● Written task A
Convert the entries below into a Markdown table with a column named Row for the row number and a column named Line for the line itself, omitting blank lines. Begin at the first line of the entries and stop after the line containing "256H145L223 246L222 221L190".

● Document
Begin

Wednesday, May 4, 2011

Artist’s statement




I welcome the new possibilities, which the digital era of the 21st century has opened up for artists. It granted new digital platforms for the photographic image to shift from one-way narrative story telling toward an interactive communication channel. The creative potentials, which came with digital photography, allow a greater artistic freedom to visualize conceptual ideas and they offer the possibility to engage the public directly by letting them interact with the images.

Time as an abstract paradigm and the relationship between technology and human perception, is the unifying thread within my conceptual work.
As an artist I am interested in finding simple ways to reflect on these complex ideas.
I wish to encompass digital media as an exploratory application of science and technology in order to push the boundaries of photography and human perception in order to construct visually immersive computer generated art.
I am reaching for a deeper level of consciousness to obtain full creative power by placing my focal point inbetween the physical reality and the intangible abstract world of ideas.

Our eyes enable us to see the world around us and wat we see we believe, in general. But in fact the only thing we see when we view photographs is the portal of the unescapable maze of our own mind that builds upon our unique experiences of the world.
I see the urgency in developing a view that approaches the underlying structures and ideas of our visible world from an unexpected angle.
It’s like looking at the world, with the experience of an adult, but through the eyes of a child, where fiction and reality, individual and the world are no longer separated.
Our reality is an abstraction, which is based on paradigms and on conventions. Questioning the obvious helps me to see and reflect on the world around me from a new perspective in my photography, which is a synthetic process. By this synthetic process I don’t simply mean the nature of the digital medium. It is the synthesis of concepts, form, and thoughtful choice of the selected medium, tools and visual language. Together they have the power to raise even the simplest subjects to a higher level, where they gain a greater level of significance.

End

● Records to process
Begin

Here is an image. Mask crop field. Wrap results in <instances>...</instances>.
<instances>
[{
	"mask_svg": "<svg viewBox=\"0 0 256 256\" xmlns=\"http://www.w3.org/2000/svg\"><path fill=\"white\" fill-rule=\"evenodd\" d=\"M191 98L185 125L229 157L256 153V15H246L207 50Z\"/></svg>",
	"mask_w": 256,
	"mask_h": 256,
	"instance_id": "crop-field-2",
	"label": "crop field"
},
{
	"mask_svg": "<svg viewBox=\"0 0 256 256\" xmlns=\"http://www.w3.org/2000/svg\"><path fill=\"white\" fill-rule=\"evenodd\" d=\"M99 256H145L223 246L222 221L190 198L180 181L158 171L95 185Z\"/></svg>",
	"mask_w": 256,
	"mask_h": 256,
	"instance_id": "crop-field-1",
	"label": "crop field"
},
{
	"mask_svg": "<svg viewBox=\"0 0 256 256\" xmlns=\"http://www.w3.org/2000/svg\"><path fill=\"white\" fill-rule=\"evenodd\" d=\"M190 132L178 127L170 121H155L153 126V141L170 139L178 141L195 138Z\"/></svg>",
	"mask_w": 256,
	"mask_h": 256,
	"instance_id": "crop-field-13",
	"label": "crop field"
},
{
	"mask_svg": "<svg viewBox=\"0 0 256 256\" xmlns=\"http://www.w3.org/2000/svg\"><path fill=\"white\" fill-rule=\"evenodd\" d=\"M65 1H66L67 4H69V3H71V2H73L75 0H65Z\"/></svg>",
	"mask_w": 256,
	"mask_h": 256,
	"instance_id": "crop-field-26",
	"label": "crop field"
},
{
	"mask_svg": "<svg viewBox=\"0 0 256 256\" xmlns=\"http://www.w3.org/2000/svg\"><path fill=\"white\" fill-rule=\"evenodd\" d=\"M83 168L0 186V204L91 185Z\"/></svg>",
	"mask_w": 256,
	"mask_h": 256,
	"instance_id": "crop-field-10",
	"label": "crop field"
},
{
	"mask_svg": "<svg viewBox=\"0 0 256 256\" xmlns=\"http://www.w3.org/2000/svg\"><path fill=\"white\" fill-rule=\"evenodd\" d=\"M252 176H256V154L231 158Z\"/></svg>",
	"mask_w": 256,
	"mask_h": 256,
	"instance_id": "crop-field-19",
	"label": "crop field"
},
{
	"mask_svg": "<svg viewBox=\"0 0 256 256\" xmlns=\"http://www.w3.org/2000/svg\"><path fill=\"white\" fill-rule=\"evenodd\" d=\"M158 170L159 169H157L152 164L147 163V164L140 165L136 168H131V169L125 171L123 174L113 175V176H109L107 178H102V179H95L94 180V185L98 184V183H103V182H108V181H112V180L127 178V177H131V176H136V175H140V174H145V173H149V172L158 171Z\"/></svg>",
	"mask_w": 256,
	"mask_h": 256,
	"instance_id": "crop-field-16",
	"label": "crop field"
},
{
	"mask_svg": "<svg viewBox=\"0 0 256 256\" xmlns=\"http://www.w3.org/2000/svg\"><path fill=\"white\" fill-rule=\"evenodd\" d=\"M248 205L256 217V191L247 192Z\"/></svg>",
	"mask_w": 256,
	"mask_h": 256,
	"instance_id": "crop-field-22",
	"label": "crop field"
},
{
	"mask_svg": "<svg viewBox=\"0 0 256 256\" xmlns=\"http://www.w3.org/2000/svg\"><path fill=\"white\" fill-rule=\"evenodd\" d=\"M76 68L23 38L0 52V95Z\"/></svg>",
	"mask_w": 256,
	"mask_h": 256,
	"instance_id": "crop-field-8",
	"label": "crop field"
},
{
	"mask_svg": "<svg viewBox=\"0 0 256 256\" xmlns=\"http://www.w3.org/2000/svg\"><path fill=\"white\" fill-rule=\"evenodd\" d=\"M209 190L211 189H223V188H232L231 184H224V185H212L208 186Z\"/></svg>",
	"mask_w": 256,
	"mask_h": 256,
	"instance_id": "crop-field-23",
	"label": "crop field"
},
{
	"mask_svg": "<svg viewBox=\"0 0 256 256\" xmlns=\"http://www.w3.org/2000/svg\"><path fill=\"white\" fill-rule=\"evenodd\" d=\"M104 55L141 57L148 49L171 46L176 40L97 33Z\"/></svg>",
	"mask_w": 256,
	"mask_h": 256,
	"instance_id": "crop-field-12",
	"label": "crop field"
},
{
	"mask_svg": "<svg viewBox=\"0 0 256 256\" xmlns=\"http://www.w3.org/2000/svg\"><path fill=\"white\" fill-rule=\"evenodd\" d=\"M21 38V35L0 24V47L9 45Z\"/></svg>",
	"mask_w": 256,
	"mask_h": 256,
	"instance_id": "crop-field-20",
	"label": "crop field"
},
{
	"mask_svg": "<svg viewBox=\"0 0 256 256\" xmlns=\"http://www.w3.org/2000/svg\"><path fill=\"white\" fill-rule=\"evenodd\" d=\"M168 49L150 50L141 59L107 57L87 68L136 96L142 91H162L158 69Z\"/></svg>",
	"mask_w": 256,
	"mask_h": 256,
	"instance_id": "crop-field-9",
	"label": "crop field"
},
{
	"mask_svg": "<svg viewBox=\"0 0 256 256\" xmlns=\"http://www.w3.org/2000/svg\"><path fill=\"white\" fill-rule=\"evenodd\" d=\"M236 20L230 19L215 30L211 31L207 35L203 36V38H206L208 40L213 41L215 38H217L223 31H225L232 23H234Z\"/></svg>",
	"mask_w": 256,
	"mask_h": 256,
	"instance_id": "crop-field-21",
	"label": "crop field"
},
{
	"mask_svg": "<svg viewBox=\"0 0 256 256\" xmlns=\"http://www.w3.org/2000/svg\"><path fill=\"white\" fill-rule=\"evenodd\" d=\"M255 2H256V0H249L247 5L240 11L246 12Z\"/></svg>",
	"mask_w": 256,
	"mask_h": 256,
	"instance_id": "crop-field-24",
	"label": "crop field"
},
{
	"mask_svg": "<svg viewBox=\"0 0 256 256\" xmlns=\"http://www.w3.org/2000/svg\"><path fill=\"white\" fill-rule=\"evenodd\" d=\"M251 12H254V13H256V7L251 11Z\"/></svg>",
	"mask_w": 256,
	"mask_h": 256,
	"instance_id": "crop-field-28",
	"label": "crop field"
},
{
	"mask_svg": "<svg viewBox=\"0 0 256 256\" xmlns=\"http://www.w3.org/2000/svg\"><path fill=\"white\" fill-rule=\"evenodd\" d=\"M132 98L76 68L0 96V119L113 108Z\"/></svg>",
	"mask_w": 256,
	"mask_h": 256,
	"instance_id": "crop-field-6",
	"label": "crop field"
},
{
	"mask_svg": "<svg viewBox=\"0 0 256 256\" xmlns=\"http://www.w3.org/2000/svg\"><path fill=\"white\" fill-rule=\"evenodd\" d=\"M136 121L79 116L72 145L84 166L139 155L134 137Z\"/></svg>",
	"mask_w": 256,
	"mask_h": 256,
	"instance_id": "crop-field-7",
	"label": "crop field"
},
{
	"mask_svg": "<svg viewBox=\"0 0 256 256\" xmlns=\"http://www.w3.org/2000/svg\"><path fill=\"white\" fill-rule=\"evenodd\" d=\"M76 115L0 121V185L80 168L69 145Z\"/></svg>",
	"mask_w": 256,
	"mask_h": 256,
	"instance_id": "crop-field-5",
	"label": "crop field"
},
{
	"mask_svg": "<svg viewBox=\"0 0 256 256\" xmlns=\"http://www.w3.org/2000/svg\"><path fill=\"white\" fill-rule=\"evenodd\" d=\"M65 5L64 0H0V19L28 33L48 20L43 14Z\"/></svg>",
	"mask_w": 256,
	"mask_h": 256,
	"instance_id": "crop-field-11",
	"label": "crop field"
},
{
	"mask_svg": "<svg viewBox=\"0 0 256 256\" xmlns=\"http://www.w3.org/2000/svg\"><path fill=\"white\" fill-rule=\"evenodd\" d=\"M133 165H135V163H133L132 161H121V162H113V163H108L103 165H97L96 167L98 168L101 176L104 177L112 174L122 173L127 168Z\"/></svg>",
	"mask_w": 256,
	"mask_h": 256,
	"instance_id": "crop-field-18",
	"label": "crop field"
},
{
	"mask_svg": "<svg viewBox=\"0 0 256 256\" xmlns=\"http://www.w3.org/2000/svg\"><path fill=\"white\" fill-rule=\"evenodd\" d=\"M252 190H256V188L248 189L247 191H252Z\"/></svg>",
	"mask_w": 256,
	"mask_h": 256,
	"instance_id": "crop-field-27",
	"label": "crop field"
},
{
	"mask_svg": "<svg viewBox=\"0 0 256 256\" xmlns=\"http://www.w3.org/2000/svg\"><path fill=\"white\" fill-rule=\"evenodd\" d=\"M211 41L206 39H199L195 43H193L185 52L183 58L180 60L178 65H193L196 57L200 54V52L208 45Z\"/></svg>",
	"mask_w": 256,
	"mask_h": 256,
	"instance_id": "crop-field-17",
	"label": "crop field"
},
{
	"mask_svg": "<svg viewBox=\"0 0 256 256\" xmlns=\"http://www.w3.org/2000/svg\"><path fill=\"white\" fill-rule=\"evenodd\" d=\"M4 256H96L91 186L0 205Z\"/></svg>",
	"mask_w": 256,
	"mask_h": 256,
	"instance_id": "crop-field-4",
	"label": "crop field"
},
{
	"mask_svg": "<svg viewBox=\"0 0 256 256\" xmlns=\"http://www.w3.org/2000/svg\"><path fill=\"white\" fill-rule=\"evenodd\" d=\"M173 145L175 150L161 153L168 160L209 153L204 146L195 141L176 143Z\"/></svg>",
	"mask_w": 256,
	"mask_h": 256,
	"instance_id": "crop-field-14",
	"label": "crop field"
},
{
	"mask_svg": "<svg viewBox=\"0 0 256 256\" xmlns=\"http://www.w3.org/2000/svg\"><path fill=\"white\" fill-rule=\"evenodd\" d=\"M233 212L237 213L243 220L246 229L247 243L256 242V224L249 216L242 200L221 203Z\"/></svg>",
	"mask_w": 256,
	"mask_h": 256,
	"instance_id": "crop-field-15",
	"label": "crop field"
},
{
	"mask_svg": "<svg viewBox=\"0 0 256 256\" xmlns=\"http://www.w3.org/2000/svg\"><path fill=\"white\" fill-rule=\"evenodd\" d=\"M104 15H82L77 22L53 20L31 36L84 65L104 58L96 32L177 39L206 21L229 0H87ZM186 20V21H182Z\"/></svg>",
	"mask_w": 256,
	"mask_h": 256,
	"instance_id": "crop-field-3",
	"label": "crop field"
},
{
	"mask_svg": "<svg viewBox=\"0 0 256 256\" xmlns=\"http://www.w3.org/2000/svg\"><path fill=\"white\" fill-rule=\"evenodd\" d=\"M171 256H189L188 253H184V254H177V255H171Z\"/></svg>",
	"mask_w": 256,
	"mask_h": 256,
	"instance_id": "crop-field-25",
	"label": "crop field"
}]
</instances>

End

● Written task B
Reproduce the whole artist's statement above word for word.

● Reply A
| Row | Line |
|---|---|
| 1 | Here is an image. Mask crop field. Wrap results in <instances>...</instances>. |
| 2 | <instances> |
| 3 | [{ |
| 4 | 	"mask_svg": "<svg viewBox=\"0 0 256 256\" xmlns=\"http://www.w3.org/2000/svg\"><path fill=\"white\" fill-rule=\"evenodd\" d=\"M191 98L185 125L229 157L256 153V15H246L207 50Z\"/></svg>", |
| 5 | 	"mask_w": 256, |
| 6 | 	"mask_h": 256, |
| 7 | 	"instance_id": "crop-field-2", |
| 8 | 	"label": "crop field" |
| 9 | }, |
| 10 | { |
| 11 | 	"mask_svg": "<svg viewBox=\"0 0 256 256\" xmlns=\"http://www.w3.org/2000/svg\"><path fill=\"white\" fill-rule=\"evenodd\" d=\"M99 256H145L223 246L222 221L190 198L180 181L158 171L95 185Z\"/></svg>", |

● Reply B
Wednesday, May 4, 2011

Artist’s statement




I welcome the new possibilities, which the digital era of the 21st century has opened up for artists. It granted new digital platforms for the photographic image to shift from one-way narrative story telling toward an interactive communication channel. The creative potentials, which came with digital photography, allow a greater artistic freedom to visualize conceptual ideas and they offer the possibility to engage the public directly by letting them interact with the images.

Time as an abstract paradigm and the relationship between technology and human perception, is the unifying thread within my conceptual work.
As an artist I am interested in finding simple ways to reflect on these complex ideas.
I wish to encompass digital media as an exploratory application of science and technology in order to push the boundaries of photography and human perception in order to construct visually immersive computer generated art.
I am reaching for a deeper level of consciousness to obtain full creative power by placing my focal point inbetween the physical reality and the intangible abstract world of ideas.

Our eyes enable us to see the world around us and wat we see we believe, in general. But in fact the only thing we see when we view photographs is the portal of the unescapable maze of our own mind that builds upon our unique experiences of the world.
I see the urgency in developing a view that approaches the underlying structures and ideas of our visible world from an unexpected angle.
It’s like looking at the world, with the experience of an adult, but through the eyes of a child, where fiction and reality, individual and the world are no longer separated.
Our reality is an abstraction, which is based on paradigms and on conventions. Questioning the obvious helps me to see and reflect on the world around me from a new perspective in my photography, which is a synthetic process. By this synthetic process I don’t simply mean the nature of the digital medium. It is the synthesis of concepts, form, and thoughtful choice of the selected medium, tools and visual language. Together they have the power to raise even the simplest subjects to a higher level, where they gain a greater level of significance.